Ratliff is proud to be upholding Northfield’s tradition of hiring and hanging on to announcers for long spells. In 60 years there have been just three men to hold the job. Ratliff, in his 10th year in the booth, has followed Gregg Young who replaced Andy Cunningham.

Every other Monday, Ratliff remains in Marion to attend evening city council meetings.

“I love politics,” he said. “Marion is where I was born. I want it to do well. I’ve been a councilman for 11 years. Serving the city and being a race announcer are my dream jobs. I say that even though some nights I don’t get home from Northfield until 2 in the morning.”

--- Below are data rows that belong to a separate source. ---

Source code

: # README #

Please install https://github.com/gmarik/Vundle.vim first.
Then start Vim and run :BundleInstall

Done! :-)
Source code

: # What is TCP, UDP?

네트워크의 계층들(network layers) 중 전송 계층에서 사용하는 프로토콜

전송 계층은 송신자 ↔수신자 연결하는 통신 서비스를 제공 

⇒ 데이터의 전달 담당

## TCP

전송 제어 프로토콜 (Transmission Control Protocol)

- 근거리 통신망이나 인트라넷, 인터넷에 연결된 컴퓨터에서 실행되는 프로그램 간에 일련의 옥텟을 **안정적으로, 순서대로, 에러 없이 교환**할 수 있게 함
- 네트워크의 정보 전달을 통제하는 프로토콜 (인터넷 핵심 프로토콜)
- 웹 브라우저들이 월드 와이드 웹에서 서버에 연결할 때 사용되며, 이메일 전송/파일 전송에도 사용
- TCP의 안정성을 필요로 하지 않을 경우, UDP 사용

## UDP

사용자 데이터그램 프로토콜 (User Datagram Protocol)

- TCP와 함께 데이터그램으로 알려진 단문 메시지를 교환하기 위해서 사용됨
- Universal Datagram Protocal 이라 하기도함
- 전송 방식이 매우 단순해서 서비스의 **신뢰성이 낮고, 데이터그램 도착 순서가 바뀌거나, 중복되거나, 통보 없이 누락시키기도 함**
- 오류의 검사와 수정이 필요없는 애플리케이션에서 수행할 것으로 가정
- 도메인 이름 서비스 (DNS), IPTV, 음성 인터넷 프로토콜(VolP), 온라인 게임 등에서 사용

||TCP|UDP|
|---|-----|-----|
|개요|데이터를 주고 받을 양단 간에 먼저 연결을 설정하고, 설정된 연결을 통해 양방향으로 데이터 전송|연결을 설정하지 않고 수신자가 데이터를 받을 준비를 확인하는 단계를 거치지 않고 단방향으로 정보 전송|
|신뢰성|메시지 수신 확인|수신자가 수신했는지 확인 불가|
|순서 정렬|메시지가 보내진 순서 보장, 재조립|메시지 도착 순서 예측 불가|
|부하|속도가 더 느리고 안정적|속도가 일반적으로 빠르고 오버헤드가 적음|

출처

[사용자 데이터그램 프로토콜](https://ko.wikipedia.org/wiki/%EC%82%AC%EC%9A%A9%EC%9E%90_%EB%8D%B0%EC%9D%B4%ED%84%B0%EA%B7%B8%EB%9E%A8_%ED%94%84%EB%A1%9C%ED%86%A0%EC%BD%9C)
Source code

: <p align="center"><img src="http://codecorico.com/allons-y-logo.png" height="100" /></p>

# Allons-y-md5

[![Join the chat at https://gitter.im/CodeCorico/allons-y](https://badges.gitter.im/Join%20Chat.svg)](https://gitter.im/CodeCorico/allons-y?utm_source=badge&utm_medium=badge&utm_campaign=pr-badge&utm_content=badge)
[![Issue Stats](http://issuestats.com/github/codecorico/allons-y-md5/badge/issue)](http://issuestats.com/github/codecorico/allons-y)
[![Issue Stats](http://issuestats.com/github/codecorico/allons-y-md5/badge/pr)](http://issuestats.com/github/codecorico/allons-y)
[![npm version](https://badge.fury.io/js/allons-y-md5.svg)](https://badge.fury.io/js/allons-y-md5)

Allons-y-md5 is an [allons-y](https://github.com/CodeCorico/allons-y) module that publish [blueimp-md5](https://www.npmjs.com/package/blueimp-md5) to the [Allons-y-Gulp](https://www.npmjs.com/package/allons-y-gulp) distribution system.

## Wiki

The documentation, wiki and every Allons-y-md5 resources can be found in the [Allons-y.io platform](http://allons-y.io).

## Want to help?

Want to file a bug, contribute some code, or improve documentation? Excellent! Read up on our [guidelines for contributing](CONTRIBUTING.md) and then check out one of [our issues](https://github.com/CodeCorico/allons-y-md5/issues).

Ratliff, who called his first race at the Marion County Fair in 1998, and crafted his style through full-time stints at Scioto Downs and Thistledown, enjoys Ohio’s fair circuit. He works more than a dozen fairs each summer and fall.
“Fair racing is where Ohio harness got its start,” he said. “Heck, I even get a kick out of calling matinees. It’s pure racing.”

Ratliff is grateful for his place in standardbred racing. He’s doing what he loves, which wasn’t always the case.
“The worse job I’ve had had was being the activities and social service director at a psychiatric nursing home near Columbus,” he said. “One night, I thought I’d tough love on a guy who was close to being totally out of control. I yelled at him and he threw a table at me. I was bruised from head to ankle.”

Ratliff immediately started sharpening his focus on full-time work in the harness industry. And, boy, did he find it.
“You couldn’t work as much as I do and not enjoy it,” he said. “Other than family, my two favorite things in life are harness racing and politics. I’m lucky to be doing both. It sure beats working.”